Throughout 2022 and 2023, several city council meetings concerning the fate of the Roof Depot were interrupted by protestors seeking to bring attention to the site's listing as a Superfund project. The formal listing, South Minneapolis Residential Soil Contamination, was made after discovering higher than average amounts of arsenic in both local soil and groundwater during nearby construction projects in 1994; the arsenic was traced back to the site's use as a pesticide manufacturing plant in the 1960s, when U.S. Borax operated and leased the structure. According to the United States Environmental Protection Agency, arsenic trioxide would be released into the neighboring East Phillips residences during heavy winds. In 2007, the South Minneapolis Residential Soil Contamination listing was added to the National Priorities list, and clean-up pursuits continued from 2009 to 2011, with its US$20 million funding stemming from the then recently-passed American Recovery and Reinvestment Act of 2009.

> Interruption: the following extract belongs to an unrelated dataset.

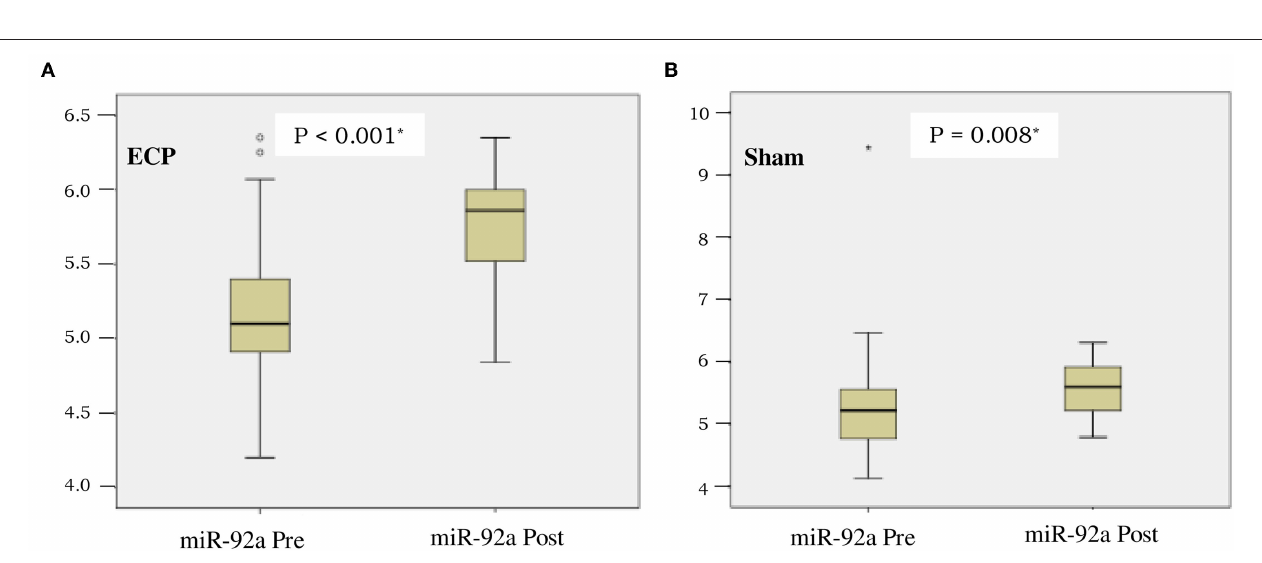
FIGURE 3 | Boxplot of microRNA-92a (miR-92A) expression before and after intervention in ECP group (A) and sham group (B) . *Analysis by Wilcoxon test.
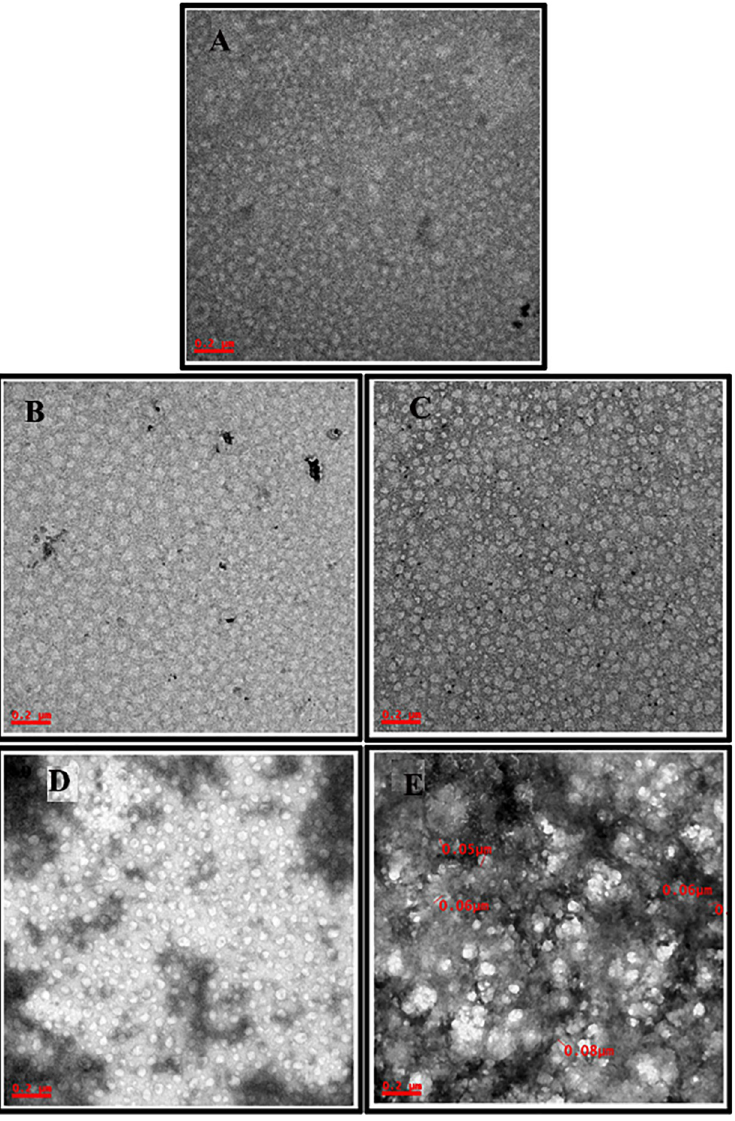
Fig 6. Transmission Electron Microscopic (TEM) studies to visualize alteration in HSA molecule topology in presence of withanolide and withanoside derivatives at 200 nM resolution. (A) Only HSA (B) HSA+withanolide A, (C) HSA+withanolide B, (D) HSA+withanolide IV and (E) HSA+withanolide V.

On February 24, 2023, a judge ruled to stall any construction attempts at the site until an appeals court decision could be made, which delayed the city's initial demolition attempts. EPNI considered the ruling to be a win, but were required to cooperate with city officials and avoid trespassing as part of the decision; they issued the following statement: "This month's huge swell of support shows a clear path forward for East Phillips, a path towards healing past environmental injustices and ensuring a healthier future for residents." During the same month, activists occupied the roof depot site, still owned by the city, resulting in several arrests and three city council members requesting legal action due to threats and intimidation. Minneapolis police arrested six protestors at this time and issued a warning claiming that the property was "not safe for individuals to congregate at and anyone on the site is trespassing". Robin Wonsley, a Minneapolis city official who agrees with EPNI, stated the city's desire to transform the site "continues to show just how disconnected city leadership is from the realities of working-class people. Leaders in this city think that this course of action is good for everyone involved, while it's our residents who are fearful that the city is literally about to poison them." In response, Minneapolis Public Works Director Margaret Anderson Kelliher stated: "We would not be going forward with this project if the city of Minneapolis did not believe it was a safe project and a project that is going to improve the area."

In April 2023, an open letter was presented to city officials, with signatures from over 270 local medical professionals arguing that the construction of the public works facility would result in substantial environmental pollution; the City of Minneapolis' sustainability division had previously recognized that the addition of diesel trucks would raise emissions locally. Following a meeting with Minneapolis city officials on April 19, the city agreed to sell the site of the Roof Depot to EPNI for US$16.7 million, with state assistance, under the conditions that the neighborhood would be the sole purchaser. The neighborhood would have until May 22 of that year, the end of the current legislative session, to make their decision.